#### [Dados fornecidos]

-*-

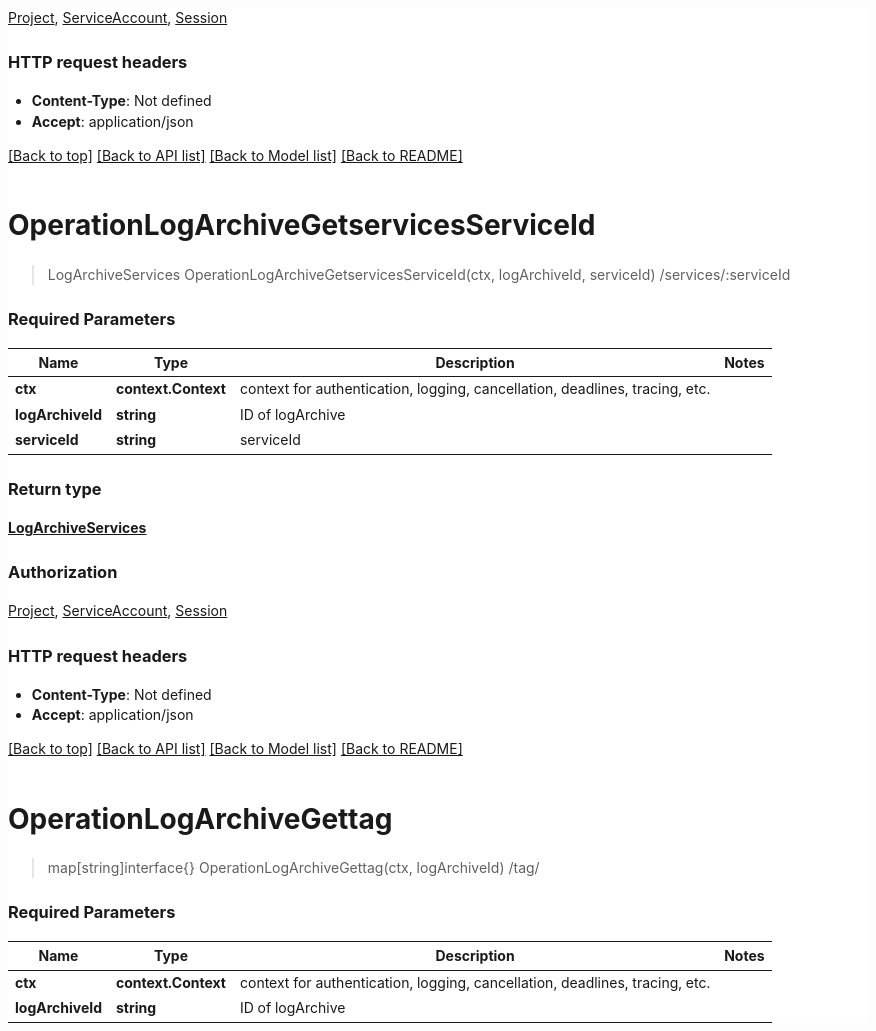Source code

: [Project](../README.md#Project), [ServiceAccount](../README.md#ServiceAccount), [Session](../README.md#Session)

### HTTP request headers

 - **Content-Type**: Not defined
 - **Accept**: application/json

[[Back to top]](#) [[Back to API list]](../README.md#documentation-for-api-endpoints) [[Back to Model list]](../README.md#documentation-for-models) [[Back to README]](../README.md)

# **OperationLogArchiveGetservicesServiceId**
> LogArchiveServices OperationLogArchiveGetservicesServiceId(ctx, logArchiveId, serviceId)
/services/:serviceId

### Required Parameters

Name | Type | Description  | Notes
------------- | ------------- | ------------- | -------------
 **ctx** | **context.Context** | context for authentication, logging, cancellation, deadlines, tracing, etc.
  **logArchiveId** | **string**| ID of logArchive | 
  **serviceId** | **string**| serviceId | 

### Return type

[**LogArchiveServices**](logArchive.services.md)

### Authorization

[Project](../README.md#Project), [ServiceAccount](../README.md#ServiceAccount), [Session](../README.md#Session)

### HTTP request headers

 - **Content-Type**: Not defined
 - **Accept**: application/json

[[Back to top]](#) [[Back to API list]](../README.md#documentation-for-api-endpoints) [[Back to Model list]](../README.md#documentation-for-models) [[Back to README]](../README.md)

# **OperationLogArchiveGettag**
> map[string]interface{} OperationLogArchiveGettag(ctx, logArchiveId)
/tag/

### Required Parameters

Name | Type | Description  | Notes
------------- | ------------- | ------------- | -------------
 **ctx** | **context.Context** | context for authentication, logging, cancellation, deadlines, tracing, etc.
  **logArchiveId** | **string**| ID of logArchive | 
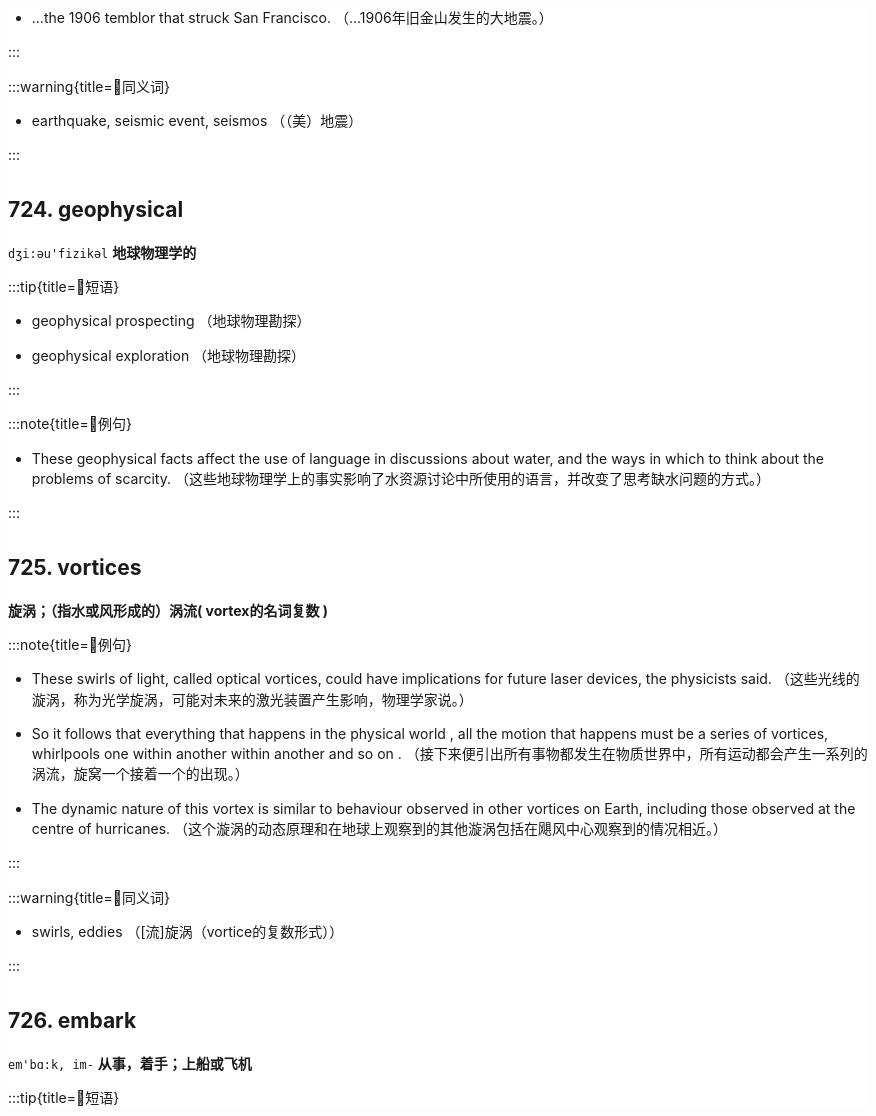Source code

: - ...the 1906 temblor that struck San Francisco. （...1906年旧金山发生的大地震。）

:::

:::warning{title=🤔同义词}

- earthquake, seismic event, seismos （（美）地震）

:::


## 724. geophysical

`dʒi:əu'fizikəl`  **地球物理学的**

:::tip{title=🤩短语}

- geophysical prospecting （地球物理勘探）

- geophysical exploration （地球物理勘探）

:::

:::note{title=🎤例句}

- These geophysical facts affect the use of language in discussions about water, and the ways in which to think about the problems of scarcity. （这些地球物理学上的事实影响了水资源讨论中所使用的语言，并改变了思考缺水问题的方式。）

:::

## 725. vortices

**旋涡；（指水或风形成的）涡流( vortex的名词复数 )**

:::note{title=🎤例句}

- These swirls of light, called optical vortices, could have implications for future laser devices, the physicists said. （这些光线的漩涡，称为光学旋涡，可能对未来的激光装置产生影响，物理学家说。）

- So it follows that everything that happens in the physical world , all the motion that happens must be a series of vortices, whirlpools one within another within another and so on . （接下来便引出所有事物都发生在物质世界中，所有运动都会产生一系列的涡流，旋窝一个接着一个的出现。）

- The dynamic nature of this vortex is similar to behaviour observed in other vortices on Earth, including those observed at the centre of hurricanes. （这个漩涡的动态原理和在地球上观察到的其他漩涡包括在飓风中心观察到的情况相近。）

:::

:::warning{title=🤔同义词}

- swirls, eddies （[流]旋涡（vortice的复数形式））

:::


## 726. embark

`em'bɑ:k, im-`  **从事，着手；上船或飞机**

:::tip{title=🤩短语}
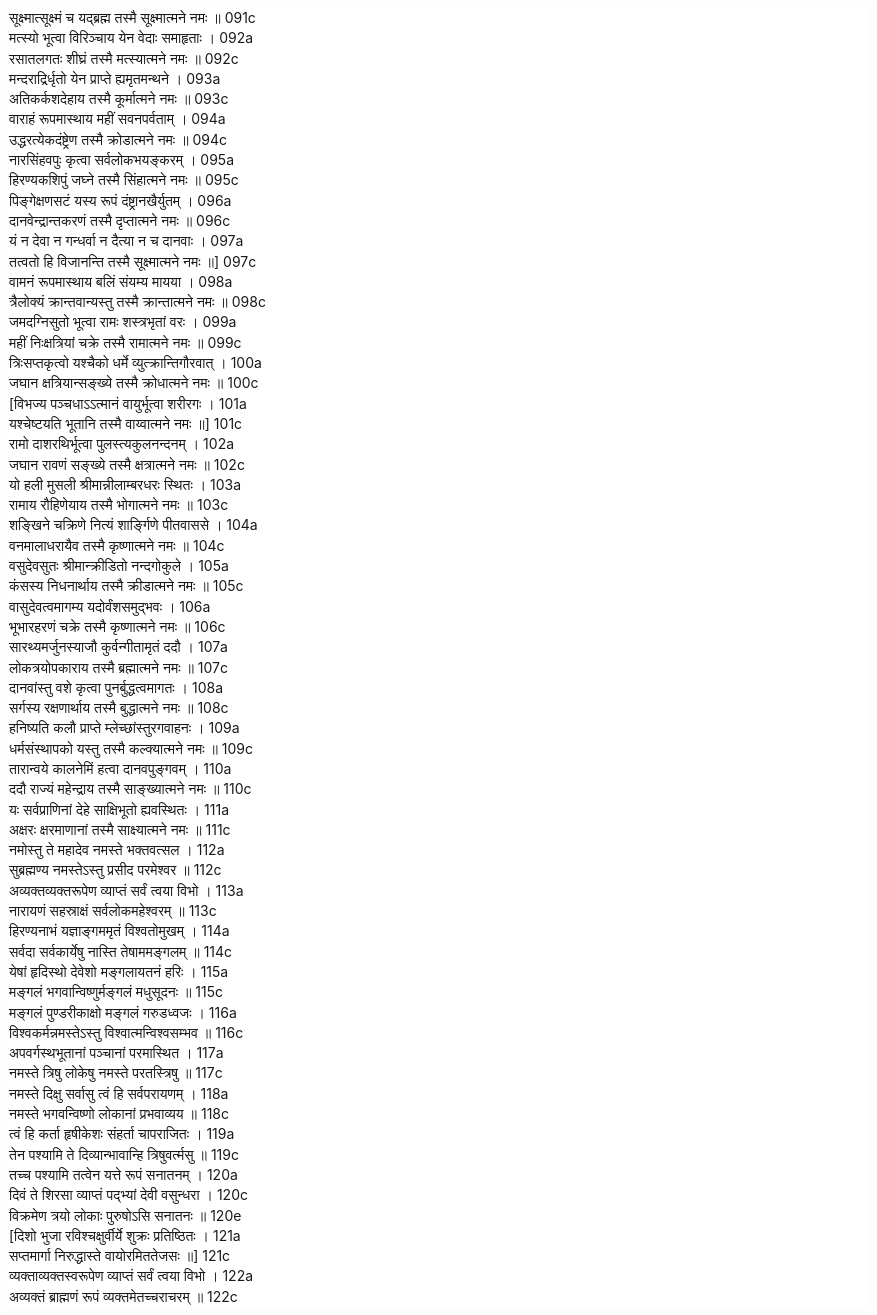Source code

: सूक्ष्मात्सूक्ष्मं च यद्ब्रह्म तस्मै सूक्ष्मात्मने नमः ॥	091c  
मत्स्यो भूत्वा विरिञ्चाय येन वेदाः समाहृताः ।	092a  
रसातलगतः शीघ्रं तस्मै मत्स्यात्मने नमः ॥	092c  
मन्दराद्रिर्धृतो येन प्राप्ते ह्यमृतमन्थने ।	093a  
अतिकर्कशदेहाय तस्मै कूर्मात्मने नमः ॥	093c  
वाराहं रूपमास्थाय महीं सवनपर्वताम् ।	094a  
उद्धरत्येकदंष्ट्रेण तस्मै क्रोडात्मने नमः ॥	094c  
नारसिंहवपुः कृत्वा सर्वलोकभयङ्करम् ।	095a  
हिरण्यकशिपुं जघ्ने तस्मै सिंहात्मने नमः ॥	095c  
पिङ्गेक्षणसटं यस्य रूपं दंष्ट्रानखैर्युतम् ।	096a  
दानवेन्द्रान्तकरणं तस्मै दृप्तात्मने नमः ॥	096c  
यं न देवा न गन्धर्वा न दैत्या न च दानवाः ।	097a  
तत्वतो हि विजानन्ति तस्मै सूक्ष्मात्मने नमः ॥]	097c  
वामनं रूपमास्थाय बलिं संयम्य मायया ।	098a  
त्रैलोक्यं क्रान्तवान्यस्तु तस्मै क्रान्तात्मने नमः ॥	098c  
जमदग्निसुतो भूत्वा रामः शस्त्रभृतां वरः ।	099a  
महीं निःक्षत्रियां चक्रे तस्मै रामात्मने नमः ॥	099c  
त्रिःसप्तकृत्वो यश्चैको धर्मे व्युत्क्रान्तिगौरवात् ।	100a  
जघान क्षत्रियान्सङ्ख्ये तस्मै क्रोधात्मने नमः ॥	100c  
[विभज्य पञ्चधाऽऽत्मानं वायुर्भूत्वा शरीरगः ।	101a  
यश्चेष्टयति भूतानि तस्मै वाय्वात्मने नमः ॥]	101c  
रामो दाशरथिर्भूत्वा पुलस्त्यकुलनन्दनम् ।	102a  
जघान रावणं सङ्ख्ये तस्मै क्षत्रात्मने नमः ॥	102c  
यो हली मुसली श्रीमान्नीलाम्बरधरः स्थितः ।	103a  
रामाय रौहिणेयाय तस्मै भोगात्मने नमः ॥	103c  
शङ्खिने चक्रिणे नित्यं शार्ङ्गिणे पीतवाससे ।	104a  
वनमालाधरायैव तस्मै कृष्णात्मने नमः ॥	104c  
वसुदेवसुतः श्रीमान्क्रीडितो नन्दगोकुले ।	105a  
कंसस्य निधनार्थाय तस्मै क्रीडात्मने नमः ॥	105c  
वासुदेवत्वमागम्य यदोर्वंशसमुद्भवः ।	106a  
भूभारहरणं चक्रे तस्मै कृष्णात्मने नमः ॥	106c  
सारथ्यमर्जुनस्याजौ कुर्वन्गीतामृतं ददौ ।	107a  
लोकत्रयोपकाराय तस्मै ब्रह्मात्मने नमः ॥	107c  
दानवांस्तु वशे कृत्वा पुनर्बुद्धत्वमागतः ।	108a  
सर्गस्य रक्षणार्थाय तस्मै बुद्धात्मने नमः ॥	108c  
हनिष्यति कलौ प्राप्ते म्लेच्छांस्तुरगवाहनः ।	109a  
धर्मसंस्थापको यस्तु तस्मै कल्क्यात्मने नमः ॥	109c  
तारान्वये कालनेमिं हत्वा दानवपुङ्गवम् ।	110a  
ददौ राज्यं महेन्द्राय तस्मै साङ्ख्यात्मने नमः ॥	110c  
यः सर्वप्राणिनां देहे साक्षिभूतो ह्यवस्थितः ।	111a  
अक्षरः क्षरमाणानां तस्मै साक्ष्यात्मने नमः ॥	111c  
नमोस्तु ते महादेव नमस्ते भक्तवत्सल ।	112a  
सुब्रह्मण्य नमस्तेऽस्तु प्रसीद परमेश्वर ॥	112c  
अव्यक्तव्यक्तरूपेण व्याप्तं सर्वं त्वया विभो ।	113a  
नारायणं सहस्राक्षं सर्वलोकमहेश्वरम् ॥	113c  
हिरण्यनाभं यज्ञाङ्गममृतं विश्वतोमुखम् ।	114a  
सर्वदा सर्वकार्येषु नास्ति तेषाममङ्गलम् ॥	114c  
येषां हृदिस्थो देवेशो मङ्गलायतनं हरिः ।	115a  
मङ्गलं भगवान्विष्णुर्मङ्गलं मधुसूदनः ॥	115c  
मङ्गलं पुण्डरीकाक्षो मङ्गलं गरुडध्वजः ।	116a  
विश्वकर्मन्नमस्तेऽस्तु विश्वात्मन्विश्वसम्भव ॥	116c  
अपवर्गस्थभूतानां पञ्चानां परमास्थित ।	117a  
नमस्ते त्रिषु लोकेषु नमस्ते परतस्त्रिषु ॥	117c  
नमस्ते दिक्षु सर्वासु त्वं हि सर्वपरायणम् ।	118a  
नमस्ते भगवन्विष्णो लोकानां प्रभवाव्यय ॥	118c  
त्वं हि कर्ता हृषीकेशः संहर्ता चापराजितः ।	119a  
तेन पश्यामि ते दिव्यान्भावान्हि त्रिषुवर्त्मसु ॥	119c  
तच्च पश्यामि तत्वेन यत्ते रूपं सनातनम् ।	120a  
दिवं ते शिरसा व्याप्तं पद्भ्यां देवी वसुन्धरा ।	120c  
विक्रमेण त्रयो लोकाः पुरुषोऽसि सनातनः ॥	120e  
[दिशो भुजा रविश्चक्षुर्वीर्ये शुक्रः प्रतिष्ठितः ।	121a  
सप्तमार्गा निरुद्धास्ते वायोरमिततेजसः ॥]	121c  
व्यक्ताव्यक्तस्वरूपेण व्याप्तं सर्वं त्वया विभो ।	122a  
अव्यक्तं ब्राह्मणं रूपं व्यक्तमेतच्चराचरम् ॥	122c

-*-

#### [Enunciado]
Transforme em uma lista JSON de strings as linhas dos registros acima, começando na primeira delas e indo até a linha com "### Authorization", incluindo as duas. Coloque uma string para cada linha, deixe de fora as linhas em branco e não inclua as imagens.

#### [Resposta]
[
  "Source code",
  ": [Project](../README.md#Project), [ServiceAccount](../README.md#ServiceAccount), [Session](../README.md#Session)",
  "### HTTP request headers",
  " - **Content-Type**: Not defined",
  " - **Accept**: application/json",
  "[[Back to top]](#) [[Back to API list]](../README.md#documentation-for-api-endpoints) [[Back to Model list]](../README.md#documentation-for-models) [[Back to README]](../README.md)",
  "# **OperationLogArchiveGetservicesServiceId**",
  "> LogArchiveServices OperationLogArchiveGetservicesServiceId(ctx, logArchiveId, serviceId)",
  "/services/:serviceId",
  "### Required Parameters",
  "Name | Type | Description  | Notes",
  "------------- | ------------- | ------------- | -------------",
  " **ctx** | **context.Context** | context for authentication, logging, cancellation, deadlines, tracing, etc.",
  "  **logArchiveId** | **string**| ID of logArchive | ",
  "  **serviceId** | **string**| serviceId | ",
  "### Return type",
  "[**LogArchiveServices**](logArchive.services.md)",
  "### Authorization"
]